▶ [YOUR GOAL] Can you copy out, word for word, the stretch of data from its very start through the line containing "Time shown: 10,37,12"?

--- Start of RECORDS TO PROCESS ---

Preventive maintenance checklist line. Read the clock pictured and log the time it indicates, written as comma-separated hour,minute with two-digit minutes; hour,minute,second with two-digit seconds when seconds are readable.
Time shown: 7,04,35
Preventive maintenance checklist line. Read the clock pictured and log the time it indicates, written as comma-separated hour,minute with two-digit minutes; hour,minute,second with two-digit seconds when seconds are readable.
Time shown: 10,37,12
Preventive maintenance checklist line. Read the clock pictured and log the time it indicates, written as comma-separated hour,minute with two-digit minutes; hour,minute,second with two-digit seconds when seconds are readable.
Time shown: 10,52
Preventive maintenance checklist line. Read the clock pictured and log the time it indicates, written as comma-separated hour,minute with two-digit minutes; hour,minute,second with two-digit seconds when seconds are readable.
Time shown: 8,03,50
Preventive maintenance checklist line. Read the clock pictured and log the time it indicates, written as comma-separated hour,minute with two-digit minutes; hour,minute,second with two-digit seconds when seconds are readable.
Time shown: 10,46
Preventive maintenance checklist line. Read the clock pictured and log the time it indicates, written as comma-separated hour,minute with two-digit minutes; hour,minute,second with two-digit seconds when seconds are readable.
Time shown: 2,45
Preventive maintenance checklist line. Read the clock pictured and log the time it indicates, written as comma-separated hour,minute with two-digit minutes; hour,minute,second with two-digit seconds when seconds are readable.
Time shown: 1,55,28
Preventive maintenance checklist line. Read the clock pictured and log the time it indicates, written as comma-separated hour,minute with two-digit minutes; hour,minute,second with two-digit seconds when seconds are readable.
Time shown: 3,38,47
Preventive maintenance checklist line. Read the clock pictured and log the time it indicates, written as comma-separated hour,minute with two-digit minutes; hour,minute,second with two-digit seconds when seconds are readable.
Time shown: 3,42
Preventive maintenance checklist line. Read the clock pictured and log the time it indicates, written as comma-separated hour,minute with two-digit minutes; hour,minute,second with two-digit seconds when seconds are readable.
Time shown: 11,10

--- End of RECORDS TO PROCESS ---

▶ [WRITTEN REPLY]
Preventive maintenance checklist line. Read the clock pictured and log the time it indicates, written as comma-separated hour,minute with two-digit minutes; hour,minute,second with two-digit seconds when seconds are readable.
Time shown: 7,04,35
Preventive maintenance checklist line. Read the clock pictured and log the time it indicates, written as comma-separated hour,minute with two-digit minutes; hour,minute,second with two-digit seconds when seconds are readable.
Time shown: 10,37,12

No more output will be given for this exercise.